Beginning at the line containing "your analytics. Learn more at", output every line to the end of the data below exactly as it appears.

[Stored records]
/---
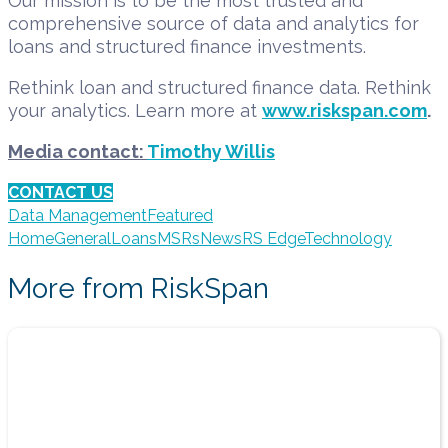
Our mission is to be the most trusted and
comprehensive source of data and analytics for
loans and structured finance investments.
Rethink loan and structured finance data. Rethink
your analytics. Learn more at
www.riskspan.com
.
Media contact:
Timothy Willis
CONTACT US
Data Management
Featured
Home
General
Loans
MSRs
News
RS Edge
Technology
More from RiskSpan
\---
**WRITTEN SOLUTION:**
your analytics. Learn more at
www.riskspan.com
.
Media contact:
Timothy Willis
CONTACT US
Data Management
Featured
Home
General
Loans
MSRs
News
RS Edge
Technology
More from RiskSpan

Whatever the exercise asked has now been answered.